I might kill off several dogs and horses. Corinna loses one of her pets, the mercenaries lose several of their horses in a battle, and a family dog dies of old age.
I have a dog character in my WIP. It is instrumental in one character learning to trust another. And I think I’m probably going to have to kill it so the character can realise he can trust others without the dog. I have been wrestling with whether to imply that the dog died, let the character develop on that basis, and then have an emotional reunion later when it transpires that the dog actually survived.
Thanks The basic premise goes like this. The character in question is autistic and is struggling to form a relationship with another character who is neurotypical. He does, however, form a relationship with the other character's dog. The dog eventually becomes a 'bridge' when the autistic character tells himself, "Alexa trusts Dog and Dog trusts Arlo, so Alexa trusts Arlo." This liberates him from his own distrust of himself within human relationships. Then when Dog dies, he has to overcome the breaking of the bridge between himself and the other human character, and accept that he is able to have that friendship without the proxy. What are your thoughts on the reunion with the dog later on? Too schmaltzy?
I think if you make it truly convincing that the dog has died, and the characters suffer real pain, then nobody's going to be upset when the dog returns. Only a monster could be upset at such a thing! It also depends on the circumstances. Thinking someone is dead when they aren't is a pretty big misunderstanding. Maybe it'd be more plausible if the dog was lost or stolen and later returned?
One of my first stories as a teenager was a dog story. A champion hunting dog dies protecting its master during a burglary. One of its pups, once viewed as worthless because it appeared untrainable, eventually took its father's place as a champion hunter because the son of the master patiently worked with the pup. The same burglar strikes again when the pup and the boy have both grown, and the story appears to repeat the outcome, only to end badly this time for the burglar. So I killed a dog, or rather, a burglar I created killed the dog, but the dog's pup got revenge.
Just gotta say, whenever I see this thread, all I can hear is, "I killed a dog and I liked it" in the tune of I Kissed A Girl.
Aww not the poor poochie. Poor little poodle, that is sad. I only hit cotton tail and Jack rabbits. And on rare occasion the skunk.
This. I know for me, it would need a really good setup and they would need to see the dog dead or be told by someone not affected as the 2 characters are. Hope that makes sense and is not mean.

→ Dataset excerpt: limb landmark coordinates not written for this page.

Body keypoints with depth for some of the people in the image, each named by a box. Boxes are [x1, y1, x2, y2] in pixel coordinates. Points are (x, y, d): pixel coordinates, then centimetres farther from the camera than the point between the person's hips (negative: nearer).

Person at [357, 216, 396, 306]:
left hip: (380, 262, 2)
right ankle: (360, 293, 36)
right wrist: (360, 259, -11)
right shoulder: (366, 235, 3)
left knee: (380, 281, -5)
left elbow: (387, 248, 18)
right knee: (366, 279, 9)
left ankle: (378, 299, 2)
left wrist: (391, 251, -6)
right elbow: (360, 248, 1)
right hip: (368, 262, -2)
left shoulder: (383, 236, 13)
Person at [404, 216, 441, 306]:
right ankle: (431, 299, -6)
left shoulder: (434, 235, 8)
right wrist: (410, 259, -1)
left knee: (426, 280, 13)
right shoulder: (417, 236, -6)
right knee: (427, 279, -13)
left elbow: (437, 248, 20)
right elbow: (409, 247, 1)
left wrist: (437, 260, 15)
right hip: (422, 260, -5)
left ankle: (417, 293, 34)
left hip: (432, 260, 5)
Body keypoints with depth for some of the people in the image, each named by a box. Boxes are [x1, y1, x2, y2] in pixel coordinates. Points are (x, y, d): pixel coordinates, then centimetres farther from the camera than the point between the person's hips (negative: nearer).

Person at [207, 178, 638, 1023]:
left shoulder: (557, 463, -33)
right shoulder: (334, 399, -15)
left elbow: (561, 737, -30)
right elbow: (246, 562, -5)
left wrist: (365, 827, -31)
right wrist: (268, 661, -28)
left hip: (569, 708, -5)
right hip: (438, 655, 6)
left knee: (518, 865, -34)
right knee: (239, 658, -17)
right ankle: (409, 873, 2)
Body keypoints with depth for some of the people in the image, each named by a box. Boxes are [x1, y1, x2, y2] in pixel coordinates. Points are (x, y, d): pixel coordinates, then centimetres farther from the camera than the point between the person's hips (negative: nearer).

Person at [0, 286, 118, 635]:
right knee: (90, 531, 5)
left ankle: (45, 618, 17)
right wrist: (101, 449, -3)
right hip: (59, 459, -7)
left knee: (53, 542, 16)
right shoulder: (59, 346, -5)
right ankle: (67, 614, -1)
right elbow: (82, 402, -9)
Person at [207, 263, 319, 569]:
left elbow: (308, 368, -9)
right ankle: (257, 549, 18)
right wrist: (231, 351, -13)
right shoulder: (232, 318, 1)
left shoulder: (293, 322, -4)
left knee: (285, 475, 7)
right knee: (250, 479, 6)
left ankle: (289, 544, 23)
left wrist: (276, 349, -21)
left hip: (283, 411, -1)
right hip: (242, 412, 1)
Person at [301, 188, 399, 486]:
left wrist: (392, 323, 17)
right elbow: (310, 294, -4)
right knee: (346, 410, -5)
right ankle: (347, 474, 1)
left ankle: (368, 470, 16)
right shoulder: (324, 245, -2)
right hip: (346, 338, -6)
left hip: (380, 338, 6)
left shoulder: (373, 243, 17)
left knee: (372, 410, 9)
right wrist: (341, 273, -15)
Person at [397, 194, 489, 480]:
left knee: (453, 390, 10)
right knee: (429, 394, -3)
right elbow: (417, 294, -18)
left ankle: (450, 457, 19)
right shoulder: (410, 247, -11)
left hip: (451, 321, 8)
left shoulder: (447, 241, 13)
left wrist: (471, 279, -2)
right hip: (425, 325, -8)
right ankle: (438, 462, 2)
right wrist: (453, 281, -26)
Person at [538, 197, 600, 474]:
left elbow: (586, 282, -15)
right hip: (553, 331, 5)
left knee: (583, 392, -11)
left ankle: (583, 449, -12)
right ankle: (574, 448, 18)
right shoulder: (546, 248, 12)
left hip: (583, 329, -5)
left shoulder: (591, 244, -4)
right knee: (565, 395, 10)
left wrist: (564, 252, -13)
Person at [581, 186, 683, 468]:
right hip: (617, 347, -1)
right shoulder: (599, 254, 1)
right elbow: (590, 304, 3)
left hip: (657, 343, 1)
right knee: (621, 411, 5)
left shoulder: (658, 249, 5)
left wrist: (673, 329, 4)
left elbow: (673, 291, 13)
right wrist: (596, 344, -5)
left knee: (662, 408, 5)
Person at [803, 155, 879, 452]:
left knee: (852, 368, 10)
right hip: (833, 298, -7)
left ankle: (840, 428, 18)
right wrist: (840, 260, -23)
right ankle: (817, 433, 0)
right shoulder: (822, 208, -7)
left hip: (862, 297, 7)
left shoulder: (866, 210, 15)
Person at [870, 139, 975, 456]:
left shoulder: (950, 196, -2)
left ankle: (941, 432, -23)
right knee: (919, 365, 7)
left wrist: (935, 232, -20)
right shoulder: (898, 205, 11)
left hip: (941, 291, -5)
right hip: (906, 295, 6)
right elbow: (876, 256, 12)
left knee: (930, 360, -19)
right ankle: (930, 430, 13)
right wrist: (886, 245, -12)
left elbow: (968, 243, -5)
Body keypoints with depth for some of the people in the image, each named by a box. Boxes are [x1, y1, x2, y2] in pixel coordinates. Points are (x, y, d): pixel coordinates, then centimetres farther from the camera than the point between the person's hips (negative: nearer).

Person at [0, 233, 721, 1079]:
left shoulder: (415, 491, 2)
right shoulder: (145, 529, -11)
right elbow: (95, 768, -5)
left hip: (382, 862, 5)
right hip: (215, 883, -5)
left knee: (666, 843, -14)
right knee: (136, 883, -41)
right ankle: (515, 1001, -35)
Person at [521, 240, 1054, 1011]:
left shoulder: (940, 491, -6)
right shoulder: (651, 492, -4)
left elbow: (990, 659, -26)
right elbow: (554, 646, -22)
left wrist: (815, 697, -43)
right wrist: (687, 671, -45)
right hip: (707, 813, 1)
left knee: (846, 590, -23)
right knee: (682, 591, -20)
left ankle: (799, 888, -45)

I think I have to kill my MC's dog. The dog is instrumental to the story and is MC's greatest vulnerability. But I haven't figured out how or precisely when yet. I'm hoping the plot will veer from my outline somehow, magically, and my poor innocent pupster will get to survive. Regardless, the dog can always live again, since the story is a spec fic with heavy fantasy elements, using the concept of reincarnation and a panacea in the plot. So, hope is not lost for the poochie. It will just be so very hard to off the innocent animal, you know? I need to figure out a way for the scene to be clear enough to be unmistakable, but vague enough that I amd my audience aren't sickened by it. Such a quandry - that dog might just be my favorite darling. I don't want to murder her. Which is exactly why I have to, isn't it? It would propel the plot forward perfectly. Writing is brutal.